#### 节选正文
毛剑锋，张传领，楚 旭

杀白细胞素(Panton-Valentine leukocidin，PVL)是一种双组分成孔毒素，能导致白细胞溶解和组织坏死[1-2]，常与严重的金黄色葡萄球菌皮肤软组织感染和坏死性肺炎相关[3]。PVL编码基因(包括LukS-PV和LukF-PV)内部会发生变异，由于其527位核苷酸的单核苷酸多态性(A→G)导致176位的组氨酸(His176)被精氨酸(Arg176)所取代，根据这种氨基酸不同可将PVL分为H和R变异型[4]。除527位核苷酸变异外，其他位点变异情况也多有报道，目前已发现至少22个核苷酸位点的突变[5-6]。

尽管PVL对金黄色葡萄球菌疾病严重程度的作用已被公认[13]，但PVL亚型对蛋白质毒性和疾病结局的影响仍不清楚。分子模型研究表明，R亚型可能改变PVL编码基因孔隙的形成，增加PVL的白细胞毒性[4]。更重要的是毒力相关基因突变除了增加细菌的分子多样性外，还可能导致蛋白质功能的获得或丧失。由于PVL在金黄色葡萄球菌疾病转归中的重要性[7]，了解PVL基因的结构和多样性对于理解金黄色葡萄球菌的致病性和改进特异性治疗药物的靶点设计至关重要。因此，本研究旨在确定本地区临床分离的金黄色葡萄球菌PVL基因亚型的分布，并了解其分子特性。

1 材料与方法

1.1 菌株来源 287株MRSA来自于我院各临床科室送检的血液、尿液、痰液、脓液、伤口分泌物、耳道分泌物、无菌体液等标本，已剔除同一患者相同部位来源菌株。所有菌株经VITEK-2 Compact全自动微生物鉴定系统进行菌种鉴定，根据美国临床和实验室标准委员会(CLSI)推荐的方法，采用头孢西丁纸片法，若抑菌圈直径≤21 mm初步判断为MRSA，再以PCR扩增mecA基因进行分子确认，引物序列参照文献[8]。上述菌株保存于30%甘油肉汤，-70 ℃冰箱备用。ATCC 49775(阳性质控)和MRSA N315(阴性质控)为上海市第一人民医院刘庆中博士馈赠。

1.2 主要仪器和试剂 VITEK-2 Compact全自动微生物鉴定仪为法国Bio-Merieux公司产品，EPS-100电泳仪为上海天能科技有限公司产品，GeneAmp PCR System 9600为美国ABI公司产品(Applied Biosystems)，Lysostaphin为日本TaKaRa公司产品，UV-3B紫外成像仪为珠海黑马医学仪器有限公司产品，Premix Taq Version 2.0及DNA Marker购自宝生物工程(大连)有限公司，引物合成及PCR扩增产物测序委托上海生物工程有限公司完成。

1.3 研究方法

1.3.1 感染类型判断 按照美国CDC的CA-MRSA定义：患者在社区或入院48 h内分离到MRSA菌株；1年内无住院或与医疗机构接触史；没有留置各种导管及其他穿刺皮肤的医用装置[9]，同时具有以上条件者可做出CA-MRSA感染的临床诊断。根据此定义将临床分离的MRSA菌株分为CA-MRSA和HA-MRSA。

#### 输入数据
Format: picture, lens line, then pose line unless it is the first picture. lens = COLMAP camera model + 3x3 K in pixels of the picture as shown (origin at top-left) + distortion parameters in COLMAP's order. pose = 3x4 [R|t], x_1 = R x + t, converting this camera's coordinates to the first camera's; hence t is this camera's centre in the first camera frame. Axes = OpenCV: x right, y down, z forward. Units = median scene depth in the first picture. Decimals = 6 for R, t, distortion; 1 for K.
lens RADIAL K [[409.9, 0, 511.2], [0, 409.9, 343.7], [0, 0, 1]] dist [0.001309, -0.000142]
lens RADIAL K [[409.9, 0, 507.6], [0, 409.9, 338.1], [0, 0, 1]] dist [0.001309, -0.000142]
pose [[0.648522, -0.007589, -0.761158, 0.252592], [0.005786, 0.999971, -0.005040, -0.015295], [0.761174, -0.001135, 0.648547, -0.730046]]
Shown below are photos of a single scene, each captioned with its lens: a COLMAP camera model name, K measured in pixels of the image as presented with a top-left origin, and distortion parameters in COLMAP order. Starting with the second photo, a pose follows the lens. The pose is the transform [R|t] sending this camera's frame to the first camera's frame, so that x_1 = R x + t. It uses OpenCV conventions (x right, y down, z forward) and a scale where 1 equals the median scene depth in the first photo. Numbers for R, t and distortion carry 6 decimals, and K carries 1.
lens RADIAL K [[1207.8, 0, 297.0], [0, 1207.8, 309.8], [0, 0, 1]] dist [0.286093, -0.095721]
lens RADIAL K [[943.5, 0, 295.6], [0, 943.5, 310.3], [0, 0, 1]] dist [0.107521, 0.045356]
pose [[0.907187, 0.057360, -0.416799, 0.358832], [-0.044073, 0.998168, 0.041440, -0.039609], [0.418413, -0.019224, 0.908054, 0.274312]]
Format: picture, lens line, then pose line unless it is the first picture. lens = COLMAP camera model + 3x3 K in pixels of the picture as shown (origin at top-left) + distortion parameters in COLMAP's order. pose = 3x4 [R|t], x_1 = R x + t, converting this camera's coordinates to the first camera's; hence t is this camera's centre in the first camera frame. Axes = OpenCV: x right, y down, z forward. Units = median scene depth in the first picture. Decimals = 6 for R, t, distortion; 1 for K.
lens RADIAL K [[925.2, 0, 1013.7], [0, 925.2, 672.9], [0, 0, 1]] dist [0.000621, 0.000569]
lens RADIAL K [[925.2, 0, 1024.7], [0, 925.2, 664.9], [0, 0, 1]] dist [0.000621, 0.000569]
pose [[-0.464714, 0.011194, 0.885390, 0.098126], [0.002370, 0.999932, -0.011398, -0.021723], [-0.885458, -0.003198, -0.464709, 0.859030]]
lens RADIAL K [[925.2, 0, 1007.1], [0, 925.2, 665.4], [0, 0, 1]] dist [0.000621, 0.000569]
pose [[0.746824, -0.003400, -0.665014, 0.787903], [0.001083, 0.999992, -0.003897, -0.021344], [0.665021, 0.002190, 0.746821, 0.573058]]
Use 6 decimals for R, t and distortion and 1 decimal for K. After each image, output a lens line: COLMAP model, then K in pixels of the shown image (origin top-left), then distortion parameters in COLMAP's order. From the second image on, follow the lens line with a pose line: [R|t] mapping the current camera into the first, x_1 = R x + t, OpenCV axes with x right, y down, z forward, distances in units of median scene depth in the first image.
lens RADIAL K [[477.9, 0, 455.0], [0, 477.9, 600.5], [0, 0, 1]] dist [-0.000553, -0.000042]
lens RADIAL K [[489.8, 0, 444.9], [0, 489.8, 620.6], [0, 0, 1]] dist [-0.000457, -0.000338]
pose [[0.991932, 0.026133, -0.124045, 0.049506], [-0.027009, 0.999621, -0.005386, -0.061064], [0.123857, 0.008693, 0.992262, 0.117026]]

#### 任务 1
根据PVL基因研究节选作答：
(a) PVL编码基因527位核苷酸的变异使176位的哪种氨基酸被哪种氨基酸取代？
(b) 用头孢西丁纸片法初步判断为MRSA的抑菌圈直径标准是多少？
(c) 菌株保存在什么介质中、放在多少温度的冰箱里？
#### 任务 2
从PVL基因研究节选的最后一句之后往下续写。

#### 作答区 1
(a) 176位的组氨酸(His176)被精氨酸(Arg176)取代。
(b) 抑菌圈直径≤21 mm。
(c) 保存于30%甘油肉汤中，放在-70 ℃冰箱。

#### 作答区 2
1.3.2 MRSA基因组DNA制备 采用细菌基因组DNA提取试剂盒(美国 Axygen)提取MRSA菌株的基因组DNA，紫外分光光度法测定其浓度和纯度[10]。

1.3.3pvl基因检测与序列分析 采用文献报道的pvl基因PCR引物，上游引物序列：5′-ATCATTAGGTAAAATGTCTGGACATGATCCA-3′(luk-PV-1)，下游引物序列:5′-GCATCAASTGTATTGGATAGCAAAAGC3′ (luk-PV-2)[11]。引物由上海生工生物工程有限公司合成。PCR总体积25 μL，反应条件：94 ℃预变性5 min;94 ℃ 30 s、55 ℃ 30 s、72 ℃ 1 min,30 个循环;72 ℃ 10 min (GeneAmp PCR System 9600,美国ABI)。采用溴化乙锭预染色的1.5%琼脂糖凝胶电泳、UV-3B紫外成像仪和凝胶成像系统检测并分析PCR产物,目的扩增片段长度为433 bp。经上述检测符合要求的PCR扩增产物委托上海生工生物工程有限公司测序,采用在线BLAST软件分析测序结果并确定其基因型。

1.3.4pvl基因亚型确认 根据Boakes等[5]方法，设计了3对引物，分别扩增出3个片段(核苷酸长度分别为654、718和680)。所有PCR扩增产物均由上海生工生物工程有限公司进行双向测序，测序结果参照O’Hara等[4]方法判断亚型。

1.3.5 CC克隆分型 参考Enright等[12]方法分型，PCR扩增7个管家基因(arcC、aroE、glpF、gmk、pta、tpiand、yqiL)，产物双向测序，根据MLST数据库(http://www.mlst.net)分析确定其类型(STs)；MLST克隆型别(MLST-CCs)通过网络eBURST (enhanced based upon related sequence types)程序进行(http://eburst.mlst.net/)。

1.4 统计学方法 分析相关数据采用SPSS17.0软件分析，两组数据进行χ2检验，P<0.05为差异有统计学意义。

2 结 果

2.1pvl+MRSA检出率 287株MRSA中，51株为pvl+菌株(17.8%，51/287)，其中29株为CA-MRSA(56.9%，29/51)，22株为HA-MRSA(43.1%，22/51)。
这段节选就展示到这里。